◆ TO DO ◆
#1 Summarize the risk-factor excerpt in two sentences.
#2 Transcribe the passage of the risk-factor excerpt starting with "We intend to" and going on through "and independent contractors.".
#3 Write the next part of the risk-factor excerpt, continuing from the point at which it stops.

We intend to acquire key-man life insurance on the lives of Messrs. McBride and Holley naming us as the beneficiary when and if we obtain the resources to do so and if they are insurable. We have not yet procured such insurance, and there is no guarantee that we will be able to obtain such insurance in the future. Accordingly, it is important that we are able to attract, motivate and retain highly qualified and talented personnel and independent contractors.


3.

Many of our likely competitors have significantly greater financial and marketing resources than do we.


Many of our likely competitors have significantly greater financial and marketing resources than do we. Many of these competitors have sophisticated management, are in a position to purchase inventory at the lowest prices and have the ability to advertise in a wide variety of media, including television. There are no assurances that our brand will be successful.


4.

◆ RECORDED DATA ◆
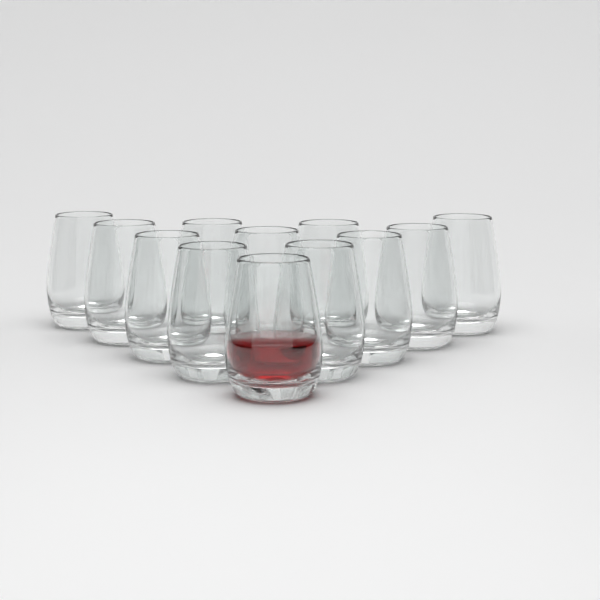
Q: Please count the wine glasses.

--

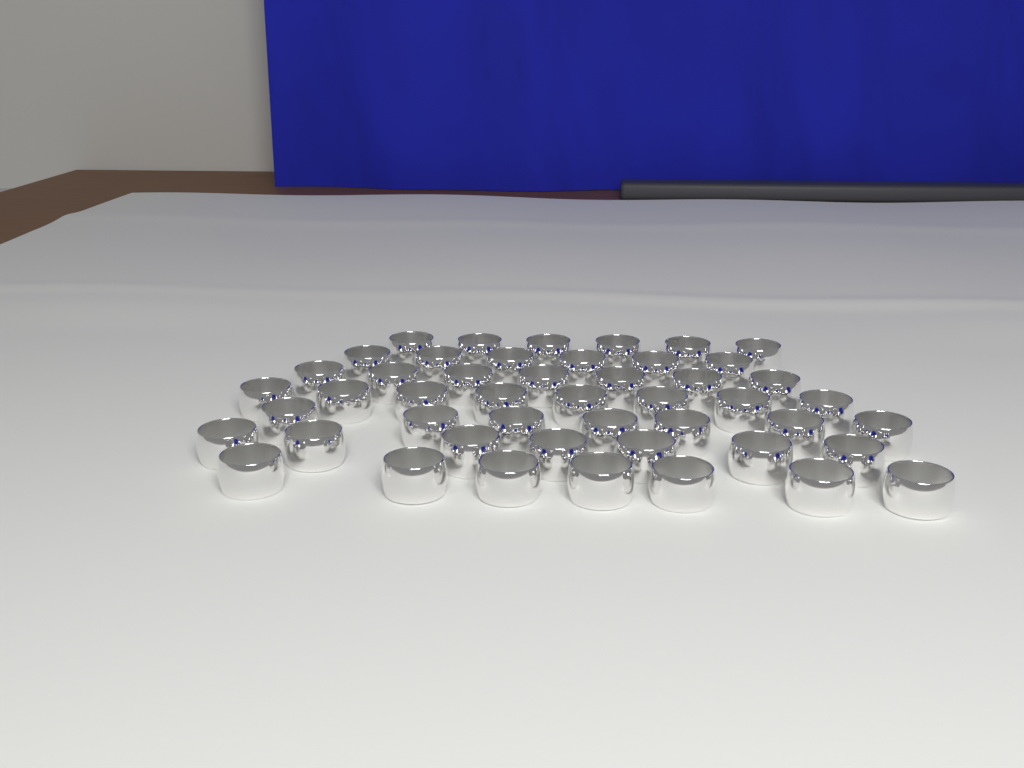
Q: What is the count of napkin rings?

◆ THE RESPONSES ◆
#1 The company intends to acquire key-man life insurance on the lives of Messrs. McBride and Holley when and if it obtains the resources and they are insurable, but it has not yet procured such insurance and cannot guarantee that it will. It also states that many of its likely competitors have significantly greater financial and marketing resources, and that there are no assurances its brand will be successful.

#2
We intend to acquire key-man life insurance on the lives of Messrs. McBride and Holley naming us as the beneficiary when and if we obtain the resources to do so and if they are insurable. We have not yet procured such insurance, and there is no guarantee that we will be able to obtain such insurance in the future. Accordingly, it is important that we are able to attract, motivate and retain highly qualified and talented personnel and independent contractors.

#3
Our license agreement with Dethrone Royalty, Inc. specifies minimum levels of sales which must be met. If we lost that License Agreement, our operations as currently planned are likely to fail


Our License Agreement with Dethrone Royalty, Inc. specifies minimum levels of sales which, if not attained, gives Dethrone Royalty, Inc. the right to terminate the License Agreement.  We will market our products very aggressively, but there are no assurances that we will be successful in meeting the targets set forth in the License Agreement. If we lost that License Agreement, our operations as currently planned are likely to fail.




13




5.

We are subject to the periodic reporting requirements of the Exchange Act that will require us to incur audit fees and legal fees in connection with the preparation of such reports. These additional costs could reduce or eliminate our ability to earn a profit.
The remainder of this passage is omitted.